Consegna A: Estrai dalla recensione, senza alcuna modifica, il passo compreso tra "Una storia di" e "mai soffocare l’altro.", estremi inclusi.

Estratto della fonte:

↓↓↓

Una storia di una profonda e vibrante intensità. Fatta di (pochi) alti e (molti) bassi. E di tanta dolorosa solitudine, nel chiuso della sua dimora privata (ove ha dovuto scontare per molti anni la gravosa misura restrittiva degli arresti domiciliari).

E una storia raccontata con una grazia, una completezza ed una competenza encomiabili da un quasi irriconoscibile (visto il tipo di film) Luc Besson (grazie alla sceneggiatura di una certa Rebecca Frayn).

Perché l’intreccio fra dramma privato e dramma collettivo risulta sempre ben misurato, senza che l’uno possa mai soffocare l’altro.

Perché il racconto della vita di una vera e propria eroina dell’umanità intera (premio Nobel per la pace nel 1991) non subisce le contaminazioni dell’omaggiante adulazione agiografica, né quelle di una spettacolarizzazione drammatica spinta e gratuita (o meglio; viziata da pruriti commerciali).

E perché alla crudezza di un dramma elevato al quadrato (quello politico, giusta l’assenza di prospettive un po’ più rosee per il futuro politico del Myanmar, ma anche quello umano ed affettivo, soprattutto per via della separazione forzata dalla propria famiglia) fa, comunque, da tampone una narrazione attenta ad avvicendare, con sapienza, i momenti di angoscia con altri di profonda esaltazione (o anche, più semplicemente, di sincera commozione); e capace di instaurare, con detti stati d’animo, un’empatia profonda ed autentica.

↑↑↑

Raccolta di voci:

↓↓↓

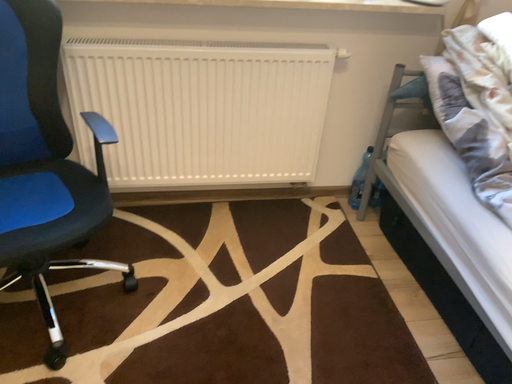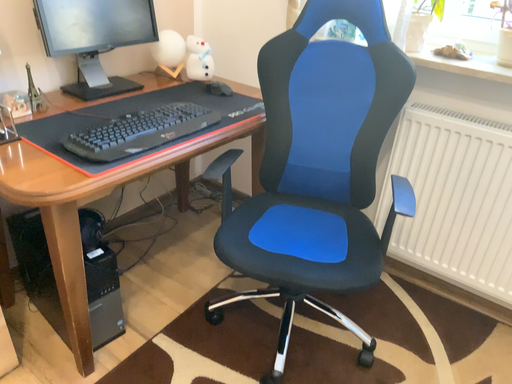
Question: How did the camera likely rotate when shooting the video?

Choices:
 (A) rotated left
 (B) rotated right

Answer: (A)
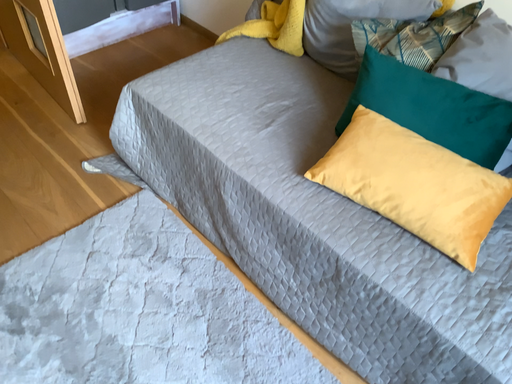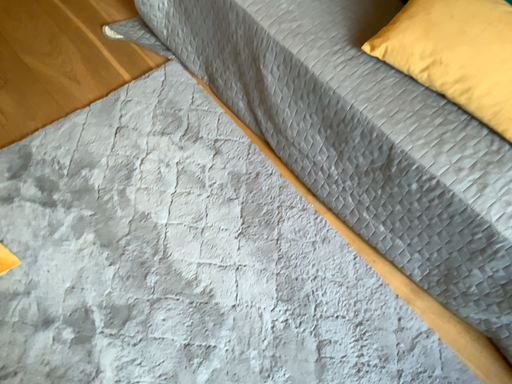
Question: How did the camera likely rotate when shooting the video?

Choices:
 (A) rotated upward
 (B) rotated downward

Answer: (B)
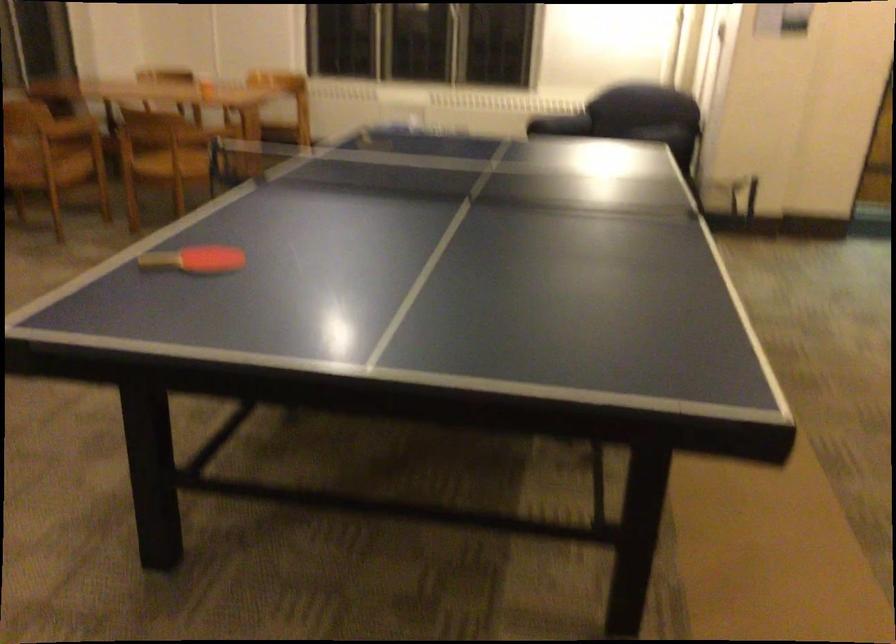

↑↑↑

Consegna B: Estrai dalle voci tutte le righe in cui compare la parola "rotated".

Spazio risposta A:
Una storia di una profonda e vibrante intensità. Fatta di (pochi) alti e (molti) bassi. E di tanta dolorosa solitudine, nel chiuso della sua dimora privata (ove ha dovuto scontare per molti anni la gravosa misura restrittiva degli arresti domiciliari).

E una storia raccontata con una grazia, una completezza ed una competenza encomiabili da un quasi irriconoscibile (visto il tipo di film) Luc Besson (grazie alla sceneggiatura di una certa Rebecca Frayn).

Perché l’intreccio fra dramma privato e dramma collettivo risulta sempre ben misurato, senza che l’uno possa mai soffocare l’altro.

Spazio risposta B:
 (A) rotated left
 (B) rotated right
 (A) rotated upward
 (B) rotated downward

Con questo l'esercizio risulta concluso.